Task material:
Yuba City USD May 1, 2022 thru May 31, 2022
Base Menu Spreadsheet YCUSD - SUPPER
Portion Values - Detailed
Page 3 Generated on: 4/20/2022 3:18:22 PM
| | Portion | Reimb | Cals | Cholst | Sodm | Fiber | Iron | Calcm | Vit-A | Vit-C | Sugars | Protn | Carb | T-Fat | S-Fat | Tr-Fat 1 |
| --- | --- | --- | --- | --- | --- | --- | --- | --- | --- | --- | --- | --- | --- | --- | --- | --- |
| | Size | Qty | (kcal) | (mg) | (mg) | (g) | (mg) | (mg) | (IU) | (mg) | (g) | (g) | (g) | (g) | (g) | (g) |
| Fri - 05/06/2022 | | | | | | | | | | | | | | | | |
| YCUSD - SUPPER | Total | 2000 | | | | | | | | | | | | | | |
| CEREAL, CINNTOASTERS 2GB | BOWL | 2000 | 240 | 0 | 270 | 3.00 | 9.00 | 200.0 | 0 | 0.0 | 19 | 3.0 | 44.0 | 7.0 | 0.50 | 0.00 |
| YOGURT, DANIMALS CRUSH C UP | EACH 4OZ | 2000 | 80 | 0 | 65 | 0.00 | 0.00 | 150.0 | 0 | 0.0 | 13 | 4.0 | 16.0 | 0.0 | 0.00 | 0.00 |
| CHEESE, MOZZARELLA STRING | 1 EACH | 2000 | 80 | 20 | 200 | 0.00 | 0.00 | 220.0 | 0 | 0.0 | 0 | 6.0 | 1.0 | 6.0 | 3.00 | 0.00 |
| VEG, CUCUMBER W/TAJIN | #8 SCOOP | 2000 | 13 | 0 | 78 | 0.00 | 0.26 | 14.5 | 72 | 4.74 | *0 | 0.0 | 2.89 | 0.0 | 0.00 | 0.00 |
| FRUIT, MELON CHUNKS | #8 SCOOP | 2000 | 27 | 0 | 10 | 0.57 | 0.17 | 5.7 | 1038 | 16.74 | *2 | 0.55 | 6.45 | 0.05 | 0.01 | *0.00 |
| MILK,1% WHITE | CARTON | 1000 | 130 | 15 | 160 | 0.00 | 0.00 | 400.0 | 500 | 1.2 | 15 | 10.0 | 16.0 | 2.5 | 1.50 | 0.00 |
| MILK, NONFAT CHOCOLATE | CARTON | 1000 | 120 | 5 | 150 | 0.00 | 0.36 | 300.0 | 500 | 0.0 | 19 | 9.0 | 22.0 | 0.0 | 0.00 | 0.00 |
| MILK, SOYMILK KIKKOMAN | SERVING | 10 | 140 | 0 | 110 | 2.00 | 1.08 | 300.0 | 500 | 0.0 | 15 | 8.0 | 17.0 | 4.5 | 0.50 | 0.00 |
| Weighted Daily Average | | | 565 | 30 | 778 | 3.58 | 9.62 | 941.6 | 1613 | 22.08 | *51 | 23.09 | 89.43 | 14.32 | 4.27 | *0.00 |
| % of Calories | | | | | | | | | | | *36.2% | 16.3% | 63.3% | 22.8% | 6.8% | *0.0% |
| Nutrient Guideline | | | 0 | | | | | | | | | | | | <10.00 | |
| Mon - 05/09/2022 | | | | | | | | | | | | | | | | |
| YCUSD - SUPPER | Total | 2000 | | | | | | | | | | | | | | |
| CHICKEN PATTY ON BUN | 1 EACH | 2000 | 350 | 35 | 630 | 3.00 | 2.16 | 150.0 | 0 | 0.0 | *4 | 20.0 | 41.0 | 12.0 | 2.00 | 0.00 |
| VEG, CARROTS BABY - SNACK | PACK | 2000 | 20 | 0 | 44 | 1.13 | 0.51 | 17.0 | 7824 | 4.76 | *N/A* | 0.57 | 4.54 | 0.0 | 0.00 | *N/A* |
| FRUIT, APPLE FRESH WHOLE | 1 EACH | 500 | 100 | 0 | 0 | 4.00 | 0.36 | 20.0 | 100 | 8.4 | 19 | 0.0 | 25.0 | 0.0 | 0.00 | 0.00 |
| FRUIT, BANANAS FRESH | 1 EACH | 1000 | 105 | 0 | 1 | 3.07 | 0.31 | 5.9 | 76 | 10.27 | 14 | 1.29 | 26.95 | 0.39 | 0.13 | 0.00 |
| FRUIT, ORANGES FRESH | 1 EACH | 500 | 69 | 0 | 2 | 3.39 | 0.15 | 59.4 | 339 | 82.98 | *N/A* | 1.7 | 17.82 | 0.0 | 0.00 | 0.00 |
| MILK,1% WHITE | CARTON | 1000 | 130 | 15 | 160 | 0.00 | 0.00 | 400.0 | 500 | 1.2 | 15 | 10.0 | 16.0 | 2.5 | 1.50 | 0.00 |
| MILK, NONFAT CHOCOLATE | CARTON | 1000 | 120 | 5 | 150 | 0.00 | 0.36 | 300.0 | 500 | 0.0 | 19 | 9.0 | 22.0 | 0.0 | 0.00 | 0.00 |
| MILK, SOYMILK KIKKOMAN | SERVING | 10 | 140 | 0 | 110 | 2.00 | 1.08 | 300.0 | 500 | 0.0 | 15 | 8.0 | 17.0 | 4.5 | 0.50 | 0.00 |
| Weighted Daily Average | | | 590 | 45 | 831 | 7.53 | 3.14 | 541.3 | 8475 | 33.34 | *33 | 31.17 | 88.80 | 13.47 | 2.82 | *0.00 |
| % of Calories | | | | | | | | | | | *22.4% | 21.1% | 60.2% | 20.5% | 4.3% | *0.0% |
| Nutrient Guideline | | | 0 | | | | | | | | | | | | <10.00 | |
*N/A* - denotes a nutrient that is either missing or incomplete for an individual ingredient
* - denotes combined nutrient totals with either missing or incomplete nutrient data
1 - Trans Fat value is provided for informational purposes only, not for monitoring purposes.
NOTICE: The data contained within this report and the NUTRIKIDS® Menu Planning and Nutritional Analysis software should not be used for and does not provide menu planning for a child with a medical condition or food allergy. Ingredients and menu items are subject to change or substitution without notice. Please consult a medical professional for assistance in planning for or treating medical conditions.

Work request: Would you copy out all of the entries exactly?

Answer section:
Yuba City USD May 1, 2022 thru May 31, 2022
Base Menu Spreadsheet YCUSD - SUPPER
Portion Values - Detailed
Page 3 Generated on: 4/20/2022 3:18:22 PM
| | Portion | Reimb | Cals | Cholst | Sodm | Fiber | Iron | Calcm | Vit-A | Vit-C | Sugars | Protn | Carb | T-Fat | S-Fat | Tr-Fat 1 |
| --- | --- | --- | --- | --- | --- | --- | --- | --- | --- | --- | --- | --- | --- | --- | --- | --- |
| | Size | Qty | (kcal) | (mg) | (mg) | (g) | (mg) | (mg) | (IU) | (mg) | (g) | (g) | (g) | (g) | (g) | (g) |
| Fri - 05/06/2022 | | | | | | | | | | | | | | | | |
| YCUSD - SUPPER | Total | 2000 | | | | | | | | | | | | | | |
| CEREAL, CINNTOASTERS 2GB | BOWL | 2000 | 240 | 0 | 270 | 3.00 | 9.00 | 200.0 | 0 | 0.0 | 19 | 3.0 | 44.0 | 7.0 | 0.50 | 0.00 |
| YOGURT, DANIMALS CRUSH C UP | EACH 4OZ | 2000 | 80 | 0 | 65 | 0.00 | 0.00 | 150.0 | 0 | 0.0 | 13 | 4.0 | 16.0 | 0.0 | 0.00 | 0.00 |
| CHEESE, MOZZARELLA STRING | 1 EACH | 2000 | 80 | 20 | 200 | 0.00 | 0.00 | 220.0 | 0 | 0.0 | 0 | 6.0 | 1.0 | 6.0 | 3.00 | 0.00 |
| VEG, CUCUMBER W/TAJIN | #8 SCOOP | 2000 | 13 | 0 | 78 | 0.00 | 0.26 | 14.5 | 72 | 4.74 | *0 | 0.0 | 2.89 | 0.0 | 0.00 | 0.00 |
| FRUIT, MELON CHUNKS | #8 SCOOP | 2000 | 27 | 0 | 10 | 0.57 | 0.17 | 5.7 | 1038 | 16.74 | *2 | 0.55 | 6.45 | 0.05 | 0.01 | *0.00 |
| MILK,1% WHITE | CARTON | 1000 | 130 | 15 | 160 | 0.00 | 0.00 | 400.0 | 500 | 1.2 | 15 | 10.0 | 16.0 | 2.5 | 1.50 | 0.00 |
| MILK, NONFAT CHOCOLATE | CARTON | 1000 | 120 | 5 | 150 | 0.00 | 0.36 | 300.0 | 500 | 0.0 | 19 | 9.0 | 22.0 | 0.0 | 0.00 | 0.00 |
| MILK, SOYMILK KIKKOMAN | SERVING | 10 | 140 | 0 | 110 | 2.00 | 1.08 | 300.0 | 500 | 0.0 | 15 | 8.0 | 17.0 | 4.5 | 0.50 | 0.00 |
| Weighted Daily Average | | | 565 | 30 | 778 | 3.58 | 9.62 | 941.6 | 1613 | 22.08 | *51 | 23.09 | 89.43 | 14.32 | 4.27 | *0.00 |
| % of Calories | | | | | | | | | | | *36.2% | 16.3% | 63.3% | 22.8% | 6.8% | *0.0% |
| Nutrient Guideline | | | 0 | | | | | | | | | | | | <10.00 | |
| Mon - 05/09/2022 | | | | | | | | | | | | | | | | |
| YCUSD - SUPPER | Total | 2000 | | | | | | | | | | | | | | |
| CHICKEN PATTY ON BUN | 1 EACH | 2000 | 350 | 35 | 630 | 3.00 | 2.16 | 150.0 | 0 | 0.0 | *4 | 20.0 | 41.0 | 12.0 | 2.00 | 0.00 |
| VEG, CARROTS BABY - SNACK | PACK | 2000 | 20 | 0 | 44 | 1.13 | 0.51 | 17.0 | 7824 | 4.76 | *N/A* | 0.57 | 4.54 | 0.0 | 0.00 | *N/A* |
| FRUIT, APPLE FRESH WHOLE | 1 EACH | 500 | 100 | 0 | 0 | 4.00 | 0.36 | 20.0 | 100 | 8.4 | 19 | 0.0 | 25.0 | 0.0 | 0.00 | 0.00 |
| FRUIT, BANANAS FRESH | 1 EACH | 1000 | 105 | 0 | 1 | 3.07 | 0.31 | 5.9 | 76 | 10.27 | 14 | 1.29 | 26.95 | 0.39 | 0.13 | 0.00 |
| FRUIT, ORANGES FRESH | 1 EACH | 500 | 69 | 0 | 2 | 3.39 | 0.15 | 59.4 | 339 | 82.98 | *N/A* | 1.7 | 17.82 | 0.0 | 0.00 | 0.00 |
| MILK,1% WHITE | CARTON | 1000 | 130 | 15 | 160 | 0.00 | 0.00 | 400.0 | 500 | 1.2 | 15 | 10.0 | 16.0 | 2.5 | 1.50 | 0.00 |
| MILK, NONFAT CHOCOLATE | CARTON | 1000 | 120 | 5 | 150 | 0.00 | 0.36 | 300.0 | 500 | 0.0 | 19 | 9.0 | 22.0 | 0.0 | 0.00 | 0.00 |
| MILK, SOYMILK KIKKOMAN | SERVING | 10 | 140 | 0 | 110 | 2.00 | 1.08 | 300.0 | 500 | 0.0 | 15 | 8.0 | 17.0 | 4.5 | 0.50 | 0.00 |
| Weighted Daily Average | | | 590 | 45 | 831 | 7.53 | 3.14 | 541.3 | 8475 | 33.34 | *33 | 31.17 | 88.80 | 13.47 | 2.82 | *0.00 |
| % of Calories | | | | | | | | | | | *22.4% | 21.1% | 60.2% | 20.5% | 4.3% | *0.0% |
| Nutrient Guideline | | | 0 | | | | | | | | | | | | <10.00 | |
*N/A* - denotes a nutrient that is either missing or incomplete for an individual ingredient
* - denotes combined nutrient totals with either missing or incomplete nutrient data
1 - Trans Fat value is provided for informational purposes only, not for monitoring purposes.
NOTICE: The data contained within this report and the NUTRIKIDS® Menu Planning and Nutritional Analysis software should not be used for and does not provide menu planning for a child with a medical condition or food allergy. Ingredients and menu items are subject to change or substitution without notice. Please consult a medical professional for assistance in planning for or treating medical conditions.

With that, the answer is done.